[DOCUMENT EXTRACT]:
<<<<

Engineer vs. Engineer Technologist

Hey! I'm still in Senior High School right now, but I'm just very concerned with my marks, but as well very confused about something between a few careers that I was interested in trying out. The two I'd like to ask about today are the differences between Engineers (As in, those with a Bachelors of Engineering) and Engineer Technologists (As in, those with 3 year advanced diplomas). I've been looking around the site for a while, so I know about most of the differences, but if I could just ask a few questions about them, that would be really cool too? Well, here are my questions.

* Is it possible to get a P.Eng certification if I were to get a diploma as an Engineer Technologist? And even if I did, would this technically allow me to bill myself as a Professional Engineer, or would my Technologist diploma hold me back?
* What are the chances of me being able to attain a managing position after a fair amount of years in the field?
* Where do Engineering Technologists usually work compared to Engineers? (City/Suburb/Rural, I mean)

>>>>

[SOURCE MATERIAL]:
<<<<

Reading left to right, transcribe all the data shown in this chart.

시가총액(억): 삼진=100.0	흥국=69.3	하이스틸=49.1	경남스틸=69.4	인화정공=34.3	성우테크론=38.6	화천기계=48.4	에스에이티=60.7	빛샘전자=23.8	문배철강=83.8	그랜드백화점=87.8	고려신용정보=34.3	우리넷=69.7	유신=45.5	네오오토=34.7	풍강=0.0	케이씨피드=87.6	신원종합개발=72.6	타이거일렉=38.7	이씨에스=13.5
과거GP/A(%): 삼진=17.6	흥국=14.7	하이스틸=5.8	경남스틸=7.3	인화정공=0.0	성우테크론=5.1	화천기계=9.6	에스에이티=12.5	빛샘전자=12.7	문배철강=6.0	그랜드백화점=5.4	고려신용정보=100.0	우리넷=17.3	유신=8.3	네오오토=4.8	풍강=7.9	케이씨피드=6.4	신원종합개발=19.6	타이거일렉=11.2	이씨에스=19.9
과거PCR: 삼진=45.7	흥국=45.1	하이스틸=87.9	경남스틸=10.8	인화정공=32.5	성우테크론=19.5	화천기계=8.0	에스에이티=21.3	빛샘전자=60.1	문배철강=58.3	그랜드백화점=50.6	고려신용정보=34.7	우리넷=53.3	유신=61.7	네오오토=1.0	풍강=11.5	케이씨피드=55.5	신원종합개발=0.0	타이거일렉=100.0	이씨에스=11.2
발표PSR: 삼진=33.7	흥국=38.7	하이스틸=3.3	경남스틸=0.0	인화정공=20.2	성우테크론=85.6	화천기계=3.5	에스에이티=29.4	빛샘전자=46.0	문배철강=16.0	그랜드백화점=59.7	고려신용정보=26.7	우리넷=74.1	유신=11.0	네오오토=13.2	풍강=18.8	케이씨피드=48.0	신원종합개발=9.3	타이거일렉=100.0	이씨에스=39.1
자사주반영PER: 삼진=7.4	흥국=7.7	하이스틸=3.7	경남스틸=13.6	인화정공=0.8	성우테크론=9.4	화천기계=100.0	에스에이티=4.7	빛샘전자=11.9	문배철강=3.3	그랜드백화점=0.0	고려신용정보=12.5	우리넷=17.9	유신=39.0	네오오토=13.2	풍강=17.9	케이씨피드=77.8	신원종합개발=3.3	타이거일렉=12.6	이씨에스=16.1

>>>>

[DIRECTIONS]:
1. In the post about engineers and engineer technologists, rewrite the stretch from "Engineer vs. Engineer" through "are my questions.", changing "Senior High School" to "secondary school".
2. In the post about engineers and engineer technologists, list the kinds of work location named in parentheses in the last bulleted line.

[ANSWERS BELOW]:
1.
Engineer vs. Engineer Technologist

Hey! I'm still in secondary school right now, but I'm just very concerned with my marks, but as well very confused about something between a few careers that I was interested in trying out. The two I'd like to ask about today are the differences between Engineers (As in, those with a Bachelors of Engineering) and Engineer Technologists (As in, those with 3 year advanced diplomas). I've been looking around the site for a while, so I know about most of the differences, but if I could just ask a few questions about them, that would be really cool too? Well, here are my questions.

2. City, Suburb, Rural